Compito a: Estrai dall'estratto sul telelavoro il passo che va da "Tornata a lavoro, ho" fino a "il proprio piccolo." compreso.

Estratto scelto:

▼

Alla ricerca della flessibilità

Quest’articolo sul tele-lavoro, capita proprio a pennello.
Già perché qualche tempo fa ho avuto modo di parlare con il mio datore di lavoro della questione lavoro da casa e/o flessibilità.
 
Dopo essere diventata mamma, una serie di domande sulla gestione del lavoro e della famiglia si sono affollate nelle mia testa. In primis: come riuscire a crescere mia figlia nel periodo più delicato della sua vita se passo 9 ore in ufficio e lei all’asilo nido. Partendo dal fatto che non voglio rinunciare al mio lavoro, perché mi piace e ci tengo e, allo stesso tempo, non vorrei “parcheggiare” mia figlia in un asilo nido, mi sono informata per capire quali fossero le possibilità di lavorare da casa. Sulla carta ci sono tutte: esiste una normativa ad hoc in Italia (incredibile ma vero) che prevede il telelavoro a seguito di un accordo bilaterale tra dipendente e datore di lavoro. Il governo prevede anche degli incentivi fiscali agli imprenditori che attuano questo tipo di contratto.
Beh, ho provato a chiedere al mio capo se potevo usufruire della cosa, almeno per il primo periodo di rientro da lavoro. La risposta è stata NO. 
Tornata a lavoro, ho cominciato a destreggiarmi, tra lavoro, asilo, casa etc. Quando Azzurra ha avuto la prima febbre (causa contatto con altri bambini influenzati all’asilo) e io sono rimasta a casa per curarla, ho chiesto se potevo lavorare da casa, dato che io a Roma non ho aiuti familiari di nessun tipo, se non quello di mio marito (lavoratore a tempo pieno anche lui). Mi è stato concesso di farlo un paio di volte. Dopodiché, fine dei giochi. Non è più possibile chiedere di lavorare da casa, perché si creano precedenti scomodi in azienda. Cosa si fa allora? Si chiedono ferie o permessi non retribuiti per accudire il proprio piccolo.
La domanda, però, mi sorge spontanea. Ma è davvero così “pericoloso” concedere un po’ di flessibilità al dipendente? Oppure la cosa è solo unilaterale: il dipendente deve essere flessibile e multi-tasking, sempre pronto a rispondere alle diverse esigenze dell’azienda? E la flessibilità da parte dell’azienda dov’è?

▲

Elenco mostrato:

▼

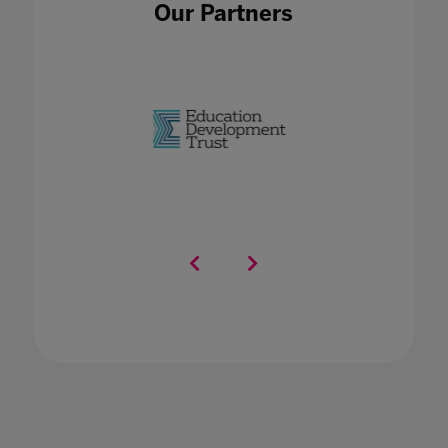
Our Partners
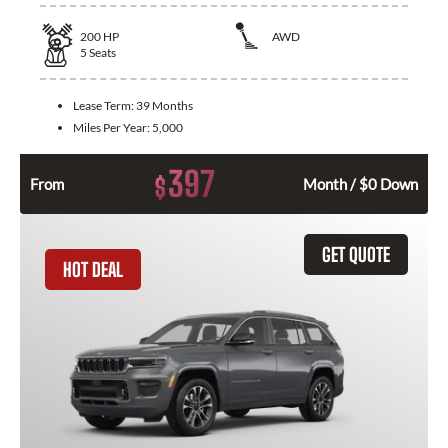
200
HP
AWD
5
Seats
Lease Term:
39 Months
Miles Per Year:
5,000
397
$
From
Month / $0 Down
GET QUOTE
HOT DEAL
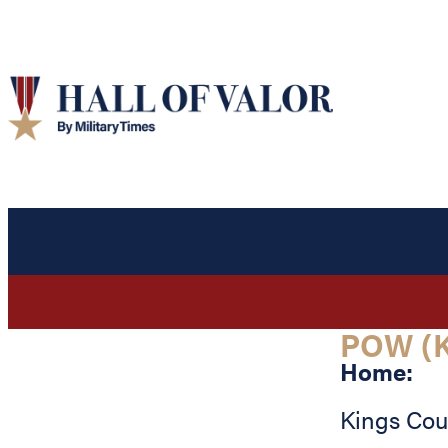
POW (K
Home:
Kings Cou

▲
▼

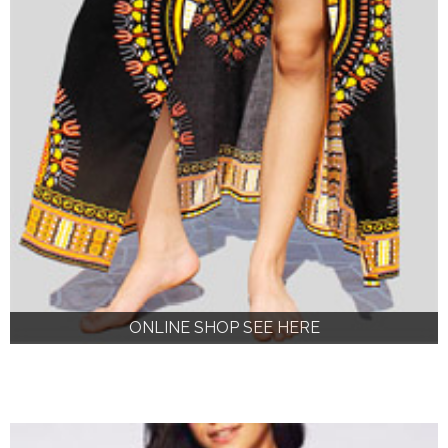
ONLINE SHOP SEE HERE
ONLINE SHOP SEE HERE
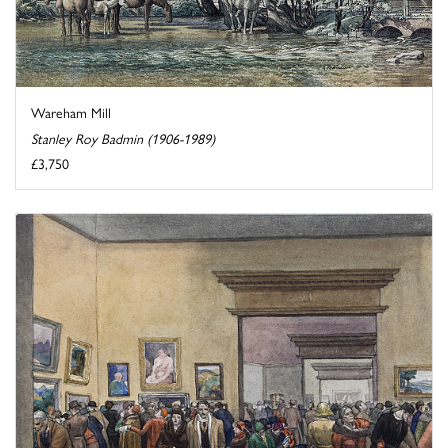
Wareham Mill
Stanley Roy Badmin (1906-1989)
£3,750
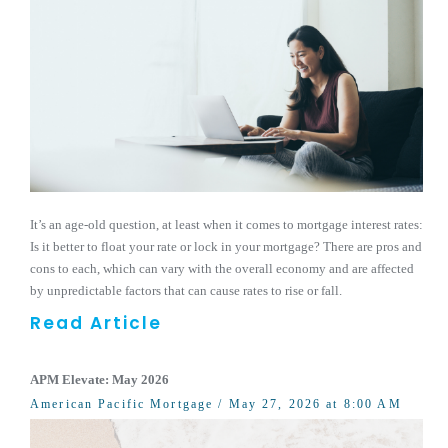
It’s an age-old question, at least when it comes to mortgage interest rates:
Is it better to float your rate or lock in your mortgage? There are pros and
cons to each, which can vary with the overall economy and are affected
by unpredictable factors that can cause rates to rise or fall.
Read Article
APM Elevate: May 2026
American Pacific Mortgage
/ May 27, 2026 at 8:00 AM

▲

Compito b: Nell'elenco, riscrivi soltanto le righe che vanno dalla riga con "It’s an age-old" fino alla riga con "2026 at 8:00 AM" compresa. Metti "market" al posto di "economy" e lascia invariato tutto il resto.

Risposta a:
Tornata a lavoro, ho cominciato a destreggiarmi, tra lavoro, asilo, casa etc. Quando Azzurra ha avuto la prima febbre (causa contatto con altri bambini influenzati all’asilo) e io sono rimasta a casa per curarla, ho chiesto se potevo lavorare da casa, dato che io a Roma non ho aiuti familiari di nessun tipo, se non quello di mio marito (lavoratore a tempo pieno anche lui). Mi è stato concesso di farlo un paio di volte. Dopodiché, fine dei giochi. Non è più possibile chiedere di lavorare da casa, perché si creano precedenti scomodi in azienda. Cosa si fa allora? Si chiedono ferie o permessi non retribuiti per accudire il proprio piccolo.

Risposta b:
It’s an age-old question, at least when it comes to mortgage interest rates:
Is it better to float your rate or lock in your mortgage? There are pros and
cons to each, which can vary with the overall market and are affected
by unpredictable factors that can cause rates to rise or fall.
Read Article
APM Elevate: May 2026
American Pacific Mortgage
/ May 27, 2026 at 8:00 AM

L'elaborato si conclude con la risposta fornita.